No siempre lo acertamos a reconocer, pero uno de los precios que paga una sociedad por el progreso económico y la autonomía personal es la soledad. Aparenta ser un cobro cruel cuando llega la vejez. Si uno visita los países que alcanzaron la riqueza y el bienestar varias décadas antes que nosotros, lo primero que le llama la atención es la extrema soledad de algunos de sus ancianos. Es la desmembración del contrato familiar, redactado sobre el cariño, pero también sobre la necesidad, la unión y la fuerza de un destino compartido. Cuando en Francia padecieron una ola de calor veraniego inédita, la más terrible revelación fue descubrir que cientos de ancianos fallecieron sin asistencia, sin nadie que preguntara o se ocupara de ellos. España no es ajena al envejecimiento demográfico, realidad estadística que viene acompañada de una información que aún no estamos preparados para recibir y que describe un doloroso y nuevo perfil de la soledad.

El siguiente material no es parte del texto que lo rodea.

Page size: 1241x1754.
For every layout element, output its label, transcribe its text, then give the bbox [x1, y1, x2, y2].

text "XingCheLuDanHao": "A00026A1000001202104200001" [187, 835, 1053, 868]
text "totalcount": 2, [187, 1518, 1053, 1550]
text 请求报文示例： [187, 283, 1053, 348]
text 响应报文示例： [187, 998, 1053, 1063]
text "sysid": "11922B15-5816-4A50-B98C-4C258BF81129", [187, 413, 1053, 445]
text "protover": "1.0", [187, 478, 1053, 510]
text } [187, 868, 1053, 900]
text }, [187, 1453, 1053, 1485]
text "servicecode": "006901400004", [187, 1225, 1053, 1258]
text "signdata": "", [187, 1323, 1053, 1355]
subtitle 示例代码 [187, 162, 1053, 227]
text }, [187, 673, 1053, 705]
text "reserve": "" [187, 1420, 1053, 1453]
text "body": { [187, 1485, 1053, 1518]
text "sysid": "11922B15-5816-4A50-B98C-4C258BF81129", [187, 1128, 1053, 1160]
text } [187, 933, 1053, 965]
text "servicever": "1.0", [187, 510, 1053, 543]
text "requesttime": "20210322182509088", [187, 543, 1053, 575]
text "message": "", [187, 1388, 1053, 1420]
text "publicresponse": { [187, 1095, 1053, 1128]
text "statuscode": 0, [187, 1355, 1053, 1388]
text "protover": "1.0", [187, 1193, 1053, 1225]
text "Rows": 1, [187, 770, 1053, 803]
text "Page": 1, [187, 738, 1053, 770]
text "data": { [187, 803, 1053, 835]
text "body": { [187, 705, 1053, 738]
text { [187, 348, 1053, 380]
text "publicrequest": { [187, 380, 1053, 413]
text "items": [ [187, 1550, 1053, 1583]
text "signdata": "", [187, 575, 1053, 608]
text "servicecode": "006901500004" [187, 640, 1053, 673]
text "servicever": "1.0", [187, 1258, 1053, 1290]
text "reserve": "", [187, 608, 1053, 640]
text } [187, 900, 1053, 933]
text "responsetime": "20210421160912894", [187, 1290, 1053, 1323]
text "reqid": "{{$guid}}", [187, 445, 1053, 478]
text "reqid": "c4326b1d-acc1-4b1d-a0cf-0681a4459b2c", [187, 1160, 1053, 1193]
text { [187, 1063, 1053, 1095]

Ha tenido cierto éxito en estas semanas pasadas la recogida de fondos para un documental norteamericano que se titula Present Perfect. Retrata el proyecto de una residencia de ancianos en Mount St. Vincent, en Providence, que acoge durante las horas del día a los alumnos de una guardería infantil. La convivencia de los niños pequeños con los salones poblados de ancianos ha provocado una imagen emotiva y sorprendente. Antes de esta iniciativa desarrollada en ese centro de Seattle, el Ayuntamiento de París elaboró un plan de alquiler de habitaciones que ponía en comunicación a ancianos que vivían en soledad con estudiantes que aspiraban a vivienda dentro de la cara y rutilante ciudad. Siempre me pareció una idea inteligente que espero que perfiles de alcaldes como los nuevos elegidos en Madrid, Barcelona, Zaragoza y Valencia fomenten en sus ciudades, que acogen estudiantes universitarios de todo el mundo, pero también ancianos locales con los primeros síntomas de esa nueva soledad fabricada en la España rica pero insolidaria.

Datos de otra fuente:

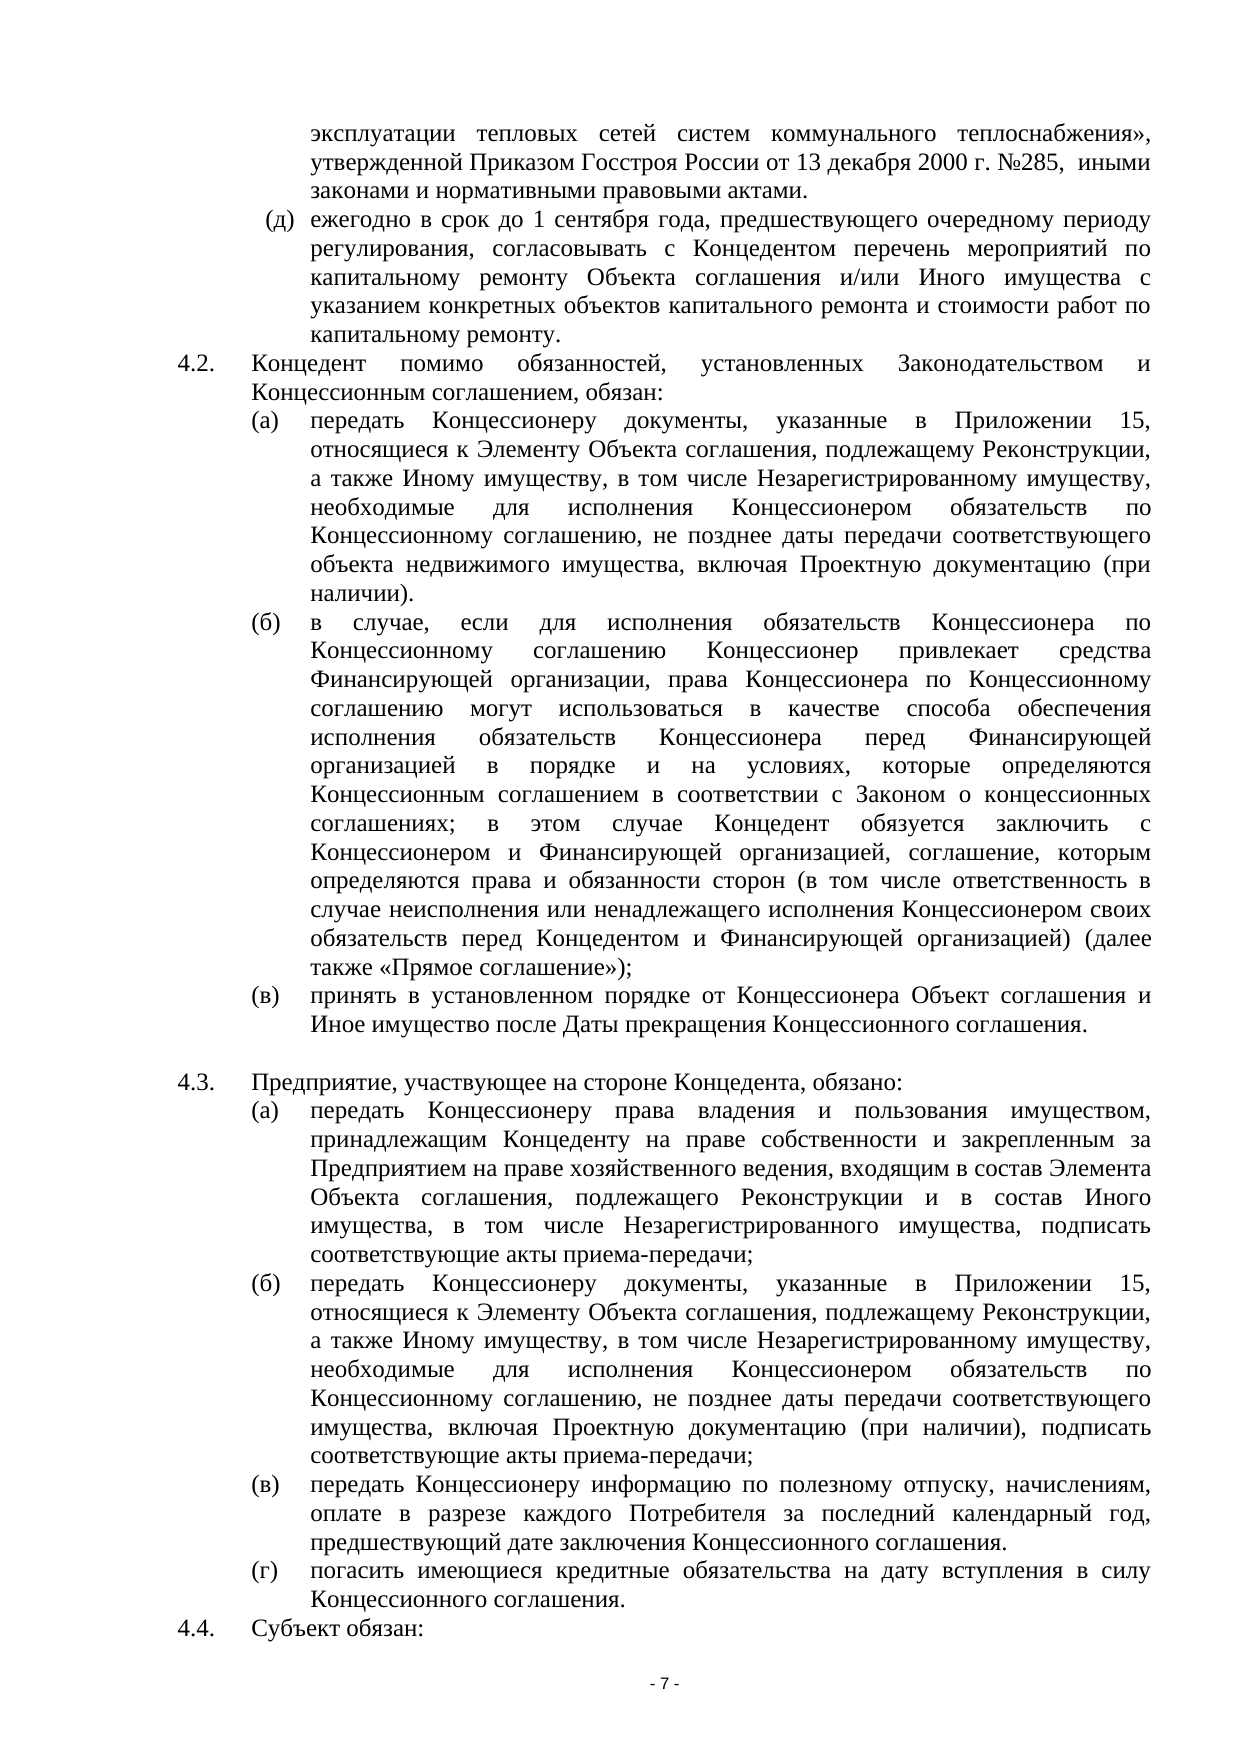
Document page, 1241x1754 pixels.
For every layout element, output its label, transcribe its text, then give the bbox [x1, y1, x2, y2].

list Предприятие, участвующее на стороне Концедента, обязано: [177, 1067, 1152, 1096]
list принять в установленном порядке от Концессионера Объект соглашения и Иное имущество после Даты прекращения Концессионного соглашения. [251, 981, 1152, 1038]
list ежегодно в срок до 1 сентября года, предшествующего очередному периоду регулирования, согласовывать с Концедентом перечень мероприятий по капитальному ремонту Объекта соглашения и/или Иного имущества с указанием конкретных объектов капитального ремонта и стоимости работ по капитальному ремонту. [265, 204, 1152, 348]
list в случае, если для исполнения обязательств Концессионера по Концессионному соглашению Концессионер привлекает средства Финансирующей организации, права Концессионера по Концессионному соглашению могут использоваться в качестве способа обеспечения исполнения обязательств Концессионера перед Финансирующей организацией в порядке и на условиях, которые определяются Концессионным соглашением в соответствии с Законом о концессионных соглашениях; в этом случае Концедент обязуется заключить с Концессионером и Финансирующей организацией, соглашение, которым определяются права и обязанности сторон (в том числе ответственность в случае неисполнения или ненадлежащего исполнения Концессионером своих обязательств перед Концедентом и Финансирующей организацией) (далее также «Прямое соглашение»); [251, 607, 1152, 981]
list передать Концессионеру документы, указанные в Приложении 15, относящиеся к Элементу Объекта соглашения, подлежащему Реконструкции, а также Иному имуществу, в том числе Незарегистрированному имуществу, необходимые для исполнения Концессионером обязательств по Концессионному соглашению, не позднее даты передачи соответствующего объекта недвижимого имущества, включая Проектную документацию (при наличии). [251, 406, 1152, 607]
list Концедент помимо обязанностей, установленных Законодательством и Концессионным соглашением, обязан: [177, 348, 1152, 406]
list Субъект обязан: [177, 1613, 1152, 1642]
list передать Концессионеру информацию по полезному отпуску, начислениям, оплате в разрезе каждого Потребителя за последний календарный год, предшествующий дате заключения Концессионного соглашения. [251, 1469, 1152, 1556]
list передать Концессионеру права владения и пользования имуществом, принадлежащим Концеденту на праве собственности и закрепленным за Предприятием на праве хозяйственного ведения, входящим в состав Элемента Объекта соглашения, подлежащего Реконструкции и в состав Иного имущества, в том числе Незарегистрированного имущества, подписать соответствующие акты приема-передачи; [251, 1096, 1152, 1268]
list передать Концессионеру документы, указанные в Приложении 15, относящиеся к Элементу Объекта соглашения, подлежащему Реконструкции, а также Иному имуществу, в том числе Незарегистрированному имуществу, необходимые для исполнения Концессионером обязательств по Концессионному соглашению, не позднее даты передачи соответствующего имущества, включая Проектную документацию (при наличии), подписать соответствующие акты приема-передачи; [251, 1268, 1152, 1469]
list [251, 118, 1152, 204]
list погасить имеющиеся кредитные обязательства на дату вступления в силу Концессионного соглашения. [251, 1556, 1152, 1613]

La más interesante encrucijada de la vida consiste en la observación del paso del tiempo. Es ahí donde la convivencia entre los viejos y los niños propició una apertura de mente en las décadas del estallido de natalidad. Las casas abiertas y sobrepobladas ofrecían un contundente retrato de la vida comprimido en un pasillo y las habitaciones caseras. El tesoro de la familia latina no debería perderse ante el canto tentador del confort y el aislamiento disfrazado de socialización de las nuevas tecnologías. Viejos y niños transmiten la verdad de la vida en cada poro de sus distintas pieles. Su convivencia es la mejor información.